Return all lines in the data where the string "Security" can be found.

===== Exercise input =====

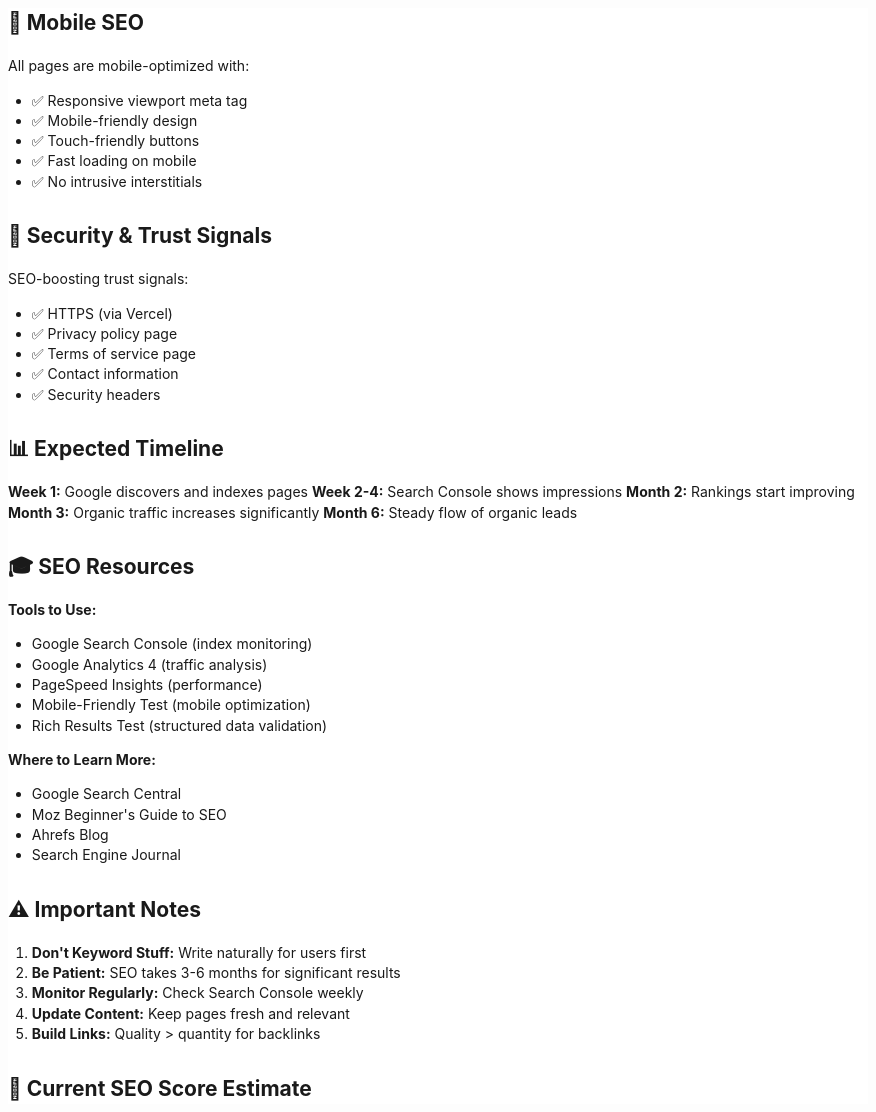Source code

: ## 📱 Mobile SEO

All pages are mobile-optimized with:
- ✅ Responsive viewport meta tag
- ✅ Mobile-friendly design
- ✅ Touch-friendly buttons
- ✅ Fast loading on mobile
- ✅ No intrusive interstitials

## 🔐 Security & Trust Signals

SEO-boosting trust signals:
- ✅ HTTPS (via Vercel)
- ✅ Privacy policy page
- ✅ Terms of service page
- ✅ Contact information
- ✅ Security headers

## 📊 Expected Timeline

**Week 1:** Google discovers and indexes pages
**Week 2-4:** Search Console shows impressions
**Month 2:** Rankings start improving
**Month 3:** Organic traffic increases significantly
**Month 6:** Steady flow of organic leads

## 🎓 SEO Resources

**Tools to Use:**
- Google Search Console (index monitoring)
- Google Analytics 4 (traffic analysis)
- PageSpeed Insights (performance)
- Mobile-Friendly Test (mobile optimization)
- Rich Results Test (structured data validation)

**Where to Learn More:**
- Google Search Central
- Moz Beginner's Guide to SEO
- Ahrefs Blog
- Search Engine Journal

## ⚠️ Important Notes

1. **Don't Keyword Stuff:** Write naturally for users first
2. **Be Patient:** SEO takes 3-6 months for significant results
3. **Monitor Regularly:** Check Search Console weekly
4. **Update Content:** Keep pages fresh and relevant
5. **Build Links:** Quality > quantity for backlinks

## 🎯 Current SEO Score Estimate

=====

* Exercise response *
## 🔐 Security & Trust Signals
- ✅ Security headers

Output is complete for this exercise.